Companies can increase profitability up to 20% by boosting operational efficiency of their manufacturing setup and beyond-the-factory-gate supply chain, according to The Boston Consulting Group. However, 10%-15% of value is left on the table because companies haven’t maximized return on their existing investments. They either don’t know how to make the most of their manpower and machinery or don’t realize the potential they have inside their factories. Want to boost your efficiencies but aren’t sure how to do it? Here are four strategies from experts.
1. Invest in Continual Improvement
Focusing on removing operational inefficiencies to improve business performance, lean manufacturing centers on the philosophy of continual improvement, that every process can and should be continually evaluated and improved. Lean manufacturing classifies activities as either value-added or non-value-added from the standpoint of the customer. The non-value-added activities form the acronym DOWNTIME: defects, overproduction, waiting, neglecting talent, transportation, inventory, motion and excess processing.
“Most organizations’ time from order to delivery contains only 10% of value-added time,” says Dan Burgos, president of Alphanova Consulting. “Lean manufacturing focuses on attacking the remaining 90%, which is mostly made of non-value-adding activities.
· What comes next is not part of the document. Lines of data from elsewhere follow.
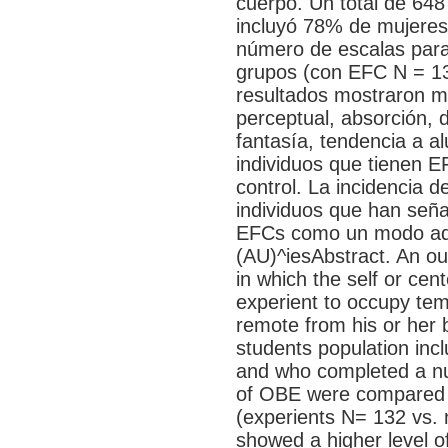
cuerpo. Un total de 648
incluyó 78% de mujere
número de escalas par
grupos (con EFC N = 13
resultados mostraron ma
perceptual, absorción, d
fantasía, tendencia a al
individuos que tienen 
control. La incidencia d
individuos que han seña
EFCs como un modo adap
(AU)^iesAbstract. An ou
in which the self or ce
experient to occupy tempo
remote from his or her 
students population in
and who completed a nu
of OBE were compared w
(experients N= 132 vs. 
showed a higher level of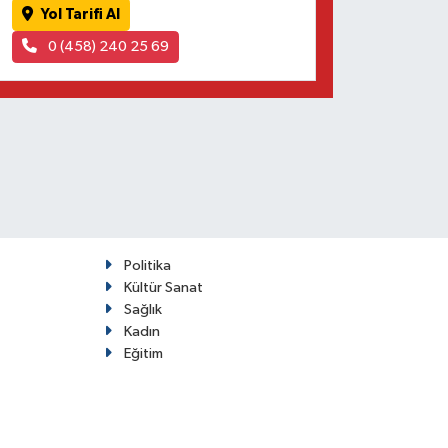
Yol Tarifi Al
0 (458) 240 25 69
Politika
Kültür Sanat
Sağlık
Kadın
Eğitim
The typical benefits of adopting lean principles are an increase in quality levels, a decrease in lead times and a reduction of costs – all landmarks of staying competitive in the current business environment.”
2. Communicate Honestly and Often
In order to prepare for the future, you have to evaluate the past. Shawn Rhodes, president and founder of Shoshin Consulting, suggests that management should evaluate past performance before the start of each quarter or project. “If you take an honest look at what went right and wrong on a similar project, you’ll have more than enough knowledge to improve operational efficiency in the future,” Rhodes says.
Rhodes thinks that management should remind employees on a weekly basis what their objectives are. Whether that be attaining a certain amount of sales or gaining a certain amount of clients, the objective should be the worker’s number-one priority for the week. Secondly, management needs to clearly define who is responsible for which task and by what time they need to complete it. “Don’t just say ‘Team, let’s have this done’ because then no one is responsible,” Rhodes says. “You have to make sure the foundational elements of your business are rock solid. If you give tools to a team that doesn’t know how to function, you’re going to lose profits and clients.”
3. Prepare for Mistakes
Business process streamlining is used by some, but only mastered by few. Companies tend to only dig in on efficiency issues when they’re forced to via market pressure. “When profits are high, inefficiencies typically soar,” says Dawn Roberts, owner of Dawn Roberts Consulting.
In this hyperactive digital age, Roberts encourages companies to take a breather before engaging in the next project. By analyzing the tasks that need to be accomplished beforehand, employees are better prepared for optimizing schedules, testing out machinery and double-checking the clients’ desires. It also gives manufacturers a chance to see if there are repeatable tasks that can be standardized, cutting down on delivery time and allowing for wiggle room on the back end. “If you plan for too tight of a timeline, you’ll run into issues,” Roberts says. “Build in time that will allow you to react to contingencies.”
4. Rely on the Cloud
Companies should seek to utilize one single system that would connect all its departments, control and record all processes and encourage cooperation. Information-related processes such as cloud computing are commonly used systems for optimizing the production chain.
“Companies still trying to run infrastructure on the premises are at a disadvantage,” says Phil Potloff, chief digital officer at Edmunds, an automotive resource portal. “They’re spending capital and using human capital to support servers and storage.” As Edmunds’ first chief digital officer, Potloff spearheaded the launch of Edmunds Advertising Solutions, a system that leverages big data and analytics to help auto dealers better target their marketing. The system relies upon cloud computing – an online service that stores important documents on a website or mobile application for use on electronic devices.
“By working with the cloud, you can use that human capital to develop new products, interfaces or services,” Potloff says. “The maintenance and operation of the application is much quicker than waiting for your traditional IT department.”